■ **Énoncé**:
Reprenez le texte sur la sélection de bandes dessinées de la semaine et prolongez-le à partir de sa dernière phrase.

■ **Texte source**:
..............................

L’île aux femmes, de Zanzim, chez Glénat
Pour ce troisième samedi du mois de janvier, Case Départ vous propose sa belle sélection de la semaine. En vous ouvrant sa bibliothèque, le blog met en lumière de très bonnes bandes dessinées. Nous passons au crible, les albums suivants : 6000 : le formidable manga édité par Komikku, entre angoisse et horreur, L’île aux femmes : une fable fantaisiste de Zanzim où les femmes ont le pouvoir, la réédition du magnifique Daredevil de Frank Miller, le nouvel album d’Asaf Hanuka : Le devin, l’adaptation dessinée du roman d’Irène Némirovsky, Suite française par Emmanuel Moynot, un manga ésotérique publié par Sarbacane : Saru, Ulysse 1781 : une transposition du mythe d’Homère dans les Etats-Unis du 18e siècle et La Malédiction de Rascar Capac : un ouvrage qui décrypte l’album de Tintin, Les 7 boules de Cristal. Bonnes lectures.

..............................

■ **Informations extraites**:
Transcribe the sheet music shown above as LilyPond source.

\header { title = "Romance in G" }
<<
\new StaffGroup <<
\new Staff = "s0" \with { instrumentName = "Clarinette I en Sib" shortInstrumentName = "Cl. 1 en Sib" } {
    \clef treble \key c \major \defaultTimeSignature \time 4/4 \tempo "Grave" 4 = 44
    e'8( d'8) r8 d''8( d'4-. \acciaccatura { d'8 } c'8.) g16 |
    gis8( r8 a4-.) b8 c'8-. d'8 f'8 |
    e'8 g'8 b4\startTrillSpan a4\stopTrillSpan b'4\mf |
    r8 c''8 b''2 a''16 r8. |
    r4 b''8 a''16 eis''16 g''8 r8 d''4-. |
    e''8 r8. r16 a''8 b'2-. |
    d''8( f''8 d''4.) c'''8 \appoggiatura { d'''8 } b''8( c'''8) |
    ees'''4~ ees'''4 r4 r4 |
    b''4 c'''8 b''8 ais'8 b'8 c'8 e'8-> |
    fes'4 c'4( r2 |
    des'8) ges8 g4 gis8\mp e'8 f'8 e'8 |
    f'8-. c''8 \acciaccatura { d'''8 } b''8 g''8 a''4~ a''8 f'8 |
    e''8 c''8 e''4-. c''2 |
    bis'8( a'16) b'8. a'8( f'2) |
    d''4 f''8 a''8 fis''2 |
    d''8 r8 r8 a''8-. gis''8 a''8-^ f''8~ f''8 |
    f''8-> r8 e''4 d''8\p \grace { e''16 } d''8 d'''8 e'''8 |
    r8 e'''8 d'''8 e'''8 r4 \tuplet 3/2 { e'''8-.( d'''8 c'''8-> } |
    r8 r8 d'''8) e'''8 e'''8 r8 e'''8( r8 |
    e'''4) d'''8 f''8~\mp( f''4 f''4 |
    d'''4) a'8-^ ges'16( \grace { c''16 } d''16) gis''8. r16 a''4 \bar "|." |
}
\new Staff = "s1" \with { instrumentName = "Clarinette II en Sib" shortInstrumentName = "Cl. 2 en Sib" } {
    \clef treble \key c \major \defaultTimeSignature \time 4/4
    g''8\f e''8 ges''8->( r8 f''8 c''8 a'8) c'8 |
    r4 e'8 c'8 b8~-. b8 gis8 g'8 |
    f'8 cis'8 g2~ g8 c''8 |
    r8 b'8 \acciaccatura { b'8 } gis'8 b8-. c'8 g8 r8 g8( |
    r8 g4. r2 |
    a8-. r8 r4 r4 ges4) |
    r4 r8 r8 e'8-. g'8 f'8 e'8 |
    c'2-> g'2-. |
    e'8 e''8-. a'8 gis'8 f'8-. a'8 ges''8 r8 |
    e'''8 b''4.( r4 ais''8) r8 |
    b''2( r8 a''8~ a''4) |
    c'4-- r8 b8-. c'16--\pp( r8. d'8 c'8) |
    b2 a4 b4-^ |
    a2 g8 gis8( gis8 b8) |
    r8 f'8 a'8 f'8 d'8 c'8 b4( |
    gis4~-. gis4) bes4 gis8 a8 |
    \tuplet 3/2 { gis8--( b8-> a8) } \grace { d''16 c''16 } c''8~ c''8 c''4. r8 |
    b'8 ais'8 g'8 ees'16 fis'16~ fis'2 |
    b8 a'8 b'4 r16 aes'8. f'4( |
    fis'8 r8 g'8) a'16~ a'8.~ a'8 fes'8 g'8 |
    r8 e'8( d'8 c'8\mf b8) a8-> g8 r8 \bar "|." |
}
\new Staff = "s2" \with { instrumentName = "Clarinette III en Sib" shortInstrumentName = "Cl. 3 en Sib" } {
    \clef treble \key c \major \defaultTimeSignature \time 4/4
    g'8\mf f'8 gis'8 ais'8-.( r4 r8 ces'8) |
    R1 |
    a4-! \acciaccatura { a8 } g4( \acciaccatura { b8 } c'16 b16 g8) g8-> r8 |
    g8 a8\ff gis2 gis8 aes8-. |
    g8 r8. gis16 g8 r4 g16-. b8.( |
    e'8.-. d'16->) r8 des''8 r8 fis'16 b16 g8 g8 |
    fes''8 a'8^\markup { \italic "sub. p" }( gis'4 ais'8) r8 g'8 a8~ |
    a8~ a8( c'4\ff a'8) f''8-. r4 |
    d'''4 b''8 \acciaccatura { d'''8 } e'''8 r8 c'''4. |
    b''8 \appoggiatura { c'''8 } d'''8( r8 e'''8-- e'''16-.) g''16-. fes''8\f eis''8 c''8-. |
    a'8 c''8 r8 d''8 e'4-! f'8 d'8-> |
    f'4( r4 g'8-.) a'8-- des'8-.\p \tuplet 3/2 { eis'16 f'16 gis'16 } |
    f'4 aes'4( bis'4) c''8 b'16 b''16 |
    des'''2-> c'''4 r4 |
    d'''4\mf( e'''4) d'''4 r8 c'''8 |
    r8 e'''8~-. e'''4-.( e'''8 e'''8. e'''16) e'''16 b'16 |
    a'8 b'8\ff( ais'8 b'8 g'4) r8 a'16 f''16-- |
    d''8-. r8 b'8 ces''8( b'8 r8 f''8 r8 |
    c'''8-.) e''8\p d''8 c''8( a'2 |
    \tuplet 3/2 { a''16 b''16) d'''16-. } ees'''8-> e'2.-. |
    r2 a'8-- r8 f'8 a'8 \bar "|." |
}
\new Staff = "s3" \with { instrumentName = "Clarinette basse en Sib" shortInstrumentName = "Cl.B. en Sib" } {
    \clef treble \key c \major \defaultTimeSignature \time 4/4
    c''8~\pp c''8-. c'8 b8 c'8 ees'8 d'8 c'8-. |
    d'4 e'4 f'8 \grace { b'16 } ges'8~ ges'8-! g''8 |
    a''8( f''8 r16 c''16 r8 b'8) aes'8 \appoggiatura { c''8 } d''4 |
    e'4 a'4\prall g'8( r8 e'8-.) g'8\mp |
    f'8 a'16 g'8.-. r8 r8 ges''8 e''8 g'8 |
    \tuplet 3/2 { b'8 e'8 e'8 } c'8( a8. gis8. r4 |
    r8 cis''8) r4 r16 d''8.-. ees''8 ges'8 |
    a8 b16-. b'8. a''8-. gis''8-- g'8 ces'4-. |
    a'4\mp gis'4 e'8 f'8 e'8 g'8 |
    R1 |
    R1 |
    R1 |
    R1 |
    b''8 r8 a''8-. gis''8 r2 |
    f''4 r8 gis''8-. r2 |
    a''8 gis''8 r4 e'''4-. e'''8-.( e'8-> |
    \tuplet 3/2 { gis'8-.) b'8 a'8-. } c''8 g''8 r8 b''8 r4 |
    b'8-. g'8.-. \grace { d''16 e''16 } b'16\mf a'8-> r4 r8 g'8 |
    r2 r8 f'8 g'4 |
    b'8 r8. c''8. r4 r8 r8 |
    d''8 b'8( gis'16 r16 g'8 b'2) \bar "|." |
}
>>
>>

..............................

■ **Résultat**:
6000
Les éditions Komikku ont eu le nez creux en récupérant la licence de l’excellent 6000, un manga de Nokuto Koike. Prévue en quatre tomes, cette série plonge le lecteur dans une abîme à -6000 m de profondeur dans une station immergée entre suspens et horreur. Une petite pépite !Résumé de l’éditeur : Kengo Kadokura est un ingénieur envoyé en mission dans une infrastructure en haute profondeur, là où très peu d’hommes ont mis les pieds. À peine arrivé dans ce complexe sous-marin, à 6000 mètres sous le niveau de la mer, les choses étranges s’enchaînent et se déchaînent à une vitesse vertigineuse. Alors qu’il est là pour permettre à la station d’être réhabilitée suite à des événements dont on ne sait que peu de choses, rien ne semble se passer comme prévu.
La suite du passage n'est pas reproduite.